Introduction

Reinforcement learning

Reinforcement learning is a generic framework for representing and solving control tasks, but within this framework we are free to choose which algorithm we want to apply to a particular control task.

In control tasks, we similarly have a space of data to process, but each piece of data also has a time dimension —— the data exists in both time and space. This means that what the algorithm decides at one time is influenced by what happened at a previous time. Time makes the training task dynamic —— the data set upon which the algorithm is training is not necessarily fixed but changes based on the decisions the algorithm makes.

The algorithm of reinforcement learning has a single objective —— maximizing its reward —— and in order to do this it must learn more elementary skills to achieve the main objective. This is why it is called reinforcement learning: we either positively or negatively reinforce certain behaviors using reward signals.

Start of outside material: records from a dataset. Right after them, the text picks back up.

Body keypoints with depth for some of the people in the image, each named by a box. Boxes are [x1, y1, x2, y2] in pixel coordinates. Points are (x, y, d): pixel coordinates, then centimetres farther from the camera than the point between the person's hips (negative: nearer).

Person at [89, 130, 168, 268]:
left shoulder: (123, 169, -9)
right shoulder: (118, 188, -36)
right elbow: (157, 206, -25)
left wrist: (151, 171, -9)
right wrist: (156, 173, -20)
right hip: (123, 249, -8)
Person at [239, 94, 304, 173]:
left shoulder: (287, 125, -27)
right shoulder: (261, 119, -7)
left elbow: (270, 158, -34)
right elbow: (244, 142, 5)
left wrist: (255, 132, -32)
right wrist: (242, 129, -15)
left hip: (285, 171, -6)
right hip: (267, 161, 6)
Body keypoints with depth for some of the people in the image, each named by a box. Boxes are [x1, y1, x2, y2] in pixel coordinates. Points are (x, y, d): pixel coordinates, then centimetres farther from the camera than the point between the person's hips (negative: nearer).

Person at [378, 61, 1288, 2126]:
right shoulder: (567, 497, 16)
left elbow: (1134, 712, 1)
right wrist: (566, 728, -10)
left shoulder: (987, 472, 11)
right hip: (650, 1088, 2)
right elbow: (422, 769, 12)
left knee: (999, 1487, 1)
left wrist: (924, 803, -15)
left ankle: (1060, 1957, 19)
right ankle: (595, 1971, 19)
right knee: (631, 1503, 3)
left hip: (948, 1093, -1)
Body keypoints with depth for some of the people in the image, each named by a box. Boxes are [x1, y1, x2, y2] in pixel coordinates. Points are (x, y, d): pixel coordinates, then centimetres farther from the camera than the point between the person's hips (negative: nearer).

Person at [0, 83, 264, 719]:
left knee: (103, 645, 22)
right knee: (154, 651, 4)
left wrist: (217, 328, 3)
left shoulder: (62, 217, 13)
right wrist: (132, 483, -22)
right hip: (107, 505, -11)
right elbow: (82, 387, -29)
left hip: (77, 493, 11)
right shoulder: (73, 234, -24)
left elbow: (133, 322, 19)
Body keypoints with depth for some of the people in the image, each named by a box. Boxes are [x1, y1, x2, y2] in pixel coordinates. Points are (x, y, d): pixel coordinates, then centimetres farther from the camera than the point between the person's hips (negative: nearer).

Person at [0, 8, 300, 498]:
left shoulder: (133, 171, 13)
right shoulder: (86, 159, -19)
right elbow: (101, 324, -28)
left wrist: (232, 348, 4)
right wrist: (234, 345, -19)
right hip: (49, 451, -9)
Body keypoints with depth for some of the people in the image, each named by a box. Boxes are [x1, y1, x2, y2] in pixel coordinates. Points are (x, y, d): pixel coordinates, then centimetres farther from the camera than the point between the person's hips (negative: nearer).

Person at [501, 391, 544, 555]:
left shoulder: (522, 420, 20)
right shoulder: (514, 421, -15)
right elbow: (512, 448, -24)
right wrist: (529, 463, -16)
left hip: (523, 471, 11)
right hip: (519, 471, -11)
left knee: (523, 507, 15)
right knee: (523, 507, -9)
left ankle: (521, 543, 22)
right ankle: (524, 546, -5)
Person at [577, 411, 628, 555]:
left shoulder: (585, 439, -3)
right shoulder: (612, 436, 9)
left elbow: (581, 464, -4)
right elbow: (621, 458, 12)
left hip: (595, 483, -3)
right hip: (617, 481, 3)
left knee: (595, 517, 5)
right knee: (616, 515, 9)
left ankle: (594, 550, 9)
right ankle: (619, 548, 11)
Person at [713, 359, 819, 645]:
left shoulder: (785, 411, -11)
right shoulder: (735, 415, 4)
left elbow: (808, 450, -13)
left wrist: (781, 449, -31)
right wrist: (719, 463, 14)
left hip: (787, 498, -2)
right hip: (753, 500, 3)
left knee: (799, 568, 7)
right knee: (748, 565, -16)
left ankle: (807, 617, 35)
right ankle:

In the RL framework, some kind of learning algorithm decides which actions to take for a control task (e.g., driving a robot vacuum), and the action results in a positive or negative reward, which will positively or negatively reinforce that action and hence train the learning algorithm.

Dynamic programming versus Monte Carlo

Dynamic programming solves a problem by decomposing them into smaller and smaller subproblems until it gets to a simple subproblem that can be solved without further information.

In RL, we can’t apply dynamic programming exactly since we often have nuanced situations that may include some element of randomness.

A Monte Carlo method is essentially a random sampling from the environment. In many real-world problems, we have at least some knowledge of how the environment works, so we end up employing a mixed strategy of some amount of trial and error and some amount of exploiting what we already know about the environment to directly solve the easy sub-objectives.

The reinforcement learning framework

Richard Bellman introduced dynamic programming as a general method of solving certain kinds of control or decision problems, but it occupies an extreme end of the RL continuum. Bellman’s more important contribution was helping develop the standard framework for RL problems, this forces us to formulate our problems in a way that is amenable to dynamic programming-like problem decomposition, such that we can iteratively optimize over local sub-problems and make progress toward achieving the global high-level objective.

The standard framework for RL algorithms. The agent takes an action in the environment, such as moving a chess piece, which then updates the state of the environment. For every action it takes, it receives a reward (e.g., +1 for winning the game, –1 for losing the game, 0 otherwise). The RL algorithm repeats this process with the objective of maximizing rewards in the long term, and it eventually learns how the environment works.

The input data (which is the state of the environment at some point in time) is fed into the agent (implemented as a deep neural network in this book), which then evaluates that data in order to take an action. The process is a little more involved than shown here, but this captures the essence.